Proposal Seeks Two-Year Lease to Convert Hawthorne Elementary into Community Center
Proposal offers a two-year lease to convert Hawthorne Elementary into a neighborhood community center, providing arts, performance and community space on Madison Avenue.

Helena Public Schools received a single proposal that would convert the decommissioned Hawthorne Elementary into a temporary neighborhood community center, setting the stage for a two-year lease that could activate the Madison Avenue property and provide arts, performance and community-use space.

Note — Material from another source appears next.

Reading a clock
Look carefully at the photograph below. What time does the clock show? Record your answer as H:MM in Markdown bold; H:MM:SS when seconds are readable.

Superintendent Rex Weltz told the school board the district’s request-for-proposals period yielded only one viable submission that might lead to a long-term lease. The proposal, filed for the site commonly known as Hawthorne, envisions a multi-purpose facility called the Hawthorne Community Center Helena with arts and performance space, office space and rooms for dance, classes and other community activities. The submission frames the project roughly in the mold of Bozeman’s Emerson Center for Arts and Culture, though the district has not released the proposal text while it undergoes legal review.
The Hawthorne building was closed last June after the district cited shrinking enrollment and an estimated $4.6 million in deferred maintenance. Officials said the same solicitation produced no viable proposals for another surplus property, the May Butler building. With those closures, the district is weighing how to balance maintenance liabilities, potential lease revenue and neighborhood expectations for reuse.
District staff will not release details of the proposal until lawyers complete their review. After that review, the board’s facilities staff will evaluate the submission and make a recommendation to trustees. The timeline for those steps has not been made public, and the board may face decisions about lease terms, maintenance responsibilities and community access before any agreement is finalized.

For residents of the Madison Avenue neighborhood and Helena more broadly, the proposal carries several practical implications. A short two-year lease could bring programming and foot traffic that keeps the building from sitting idle and further deteriorating, offering performing arts groups, instructors and community organizations interim space. At the same time, the temporary nature of the plan may limit capital investments and pose questions about who will cover upkeep, insurance and operational costs if events increase wear on an already deferred-maintenance property.
Institutionally, the lone proposal highlights the limited market for repurposing district-owned school buildings and the district’s cautious approach to legal and facilities vetting. The board will need to weigh community desires for local arts and recreation against long-term facility planning and the district’s responsibility to manage its asset backlog.
What this means for Helena residents is straightforward: the closed Hawthorne building could become a neighborhood asset in the short term, but final approval depends on legal review and a facilities recommendation to the school board. Watch for the proposal to be released after legal clearance and for the board’s recommendation, which will determine whether programming can begin on Madison Avenue.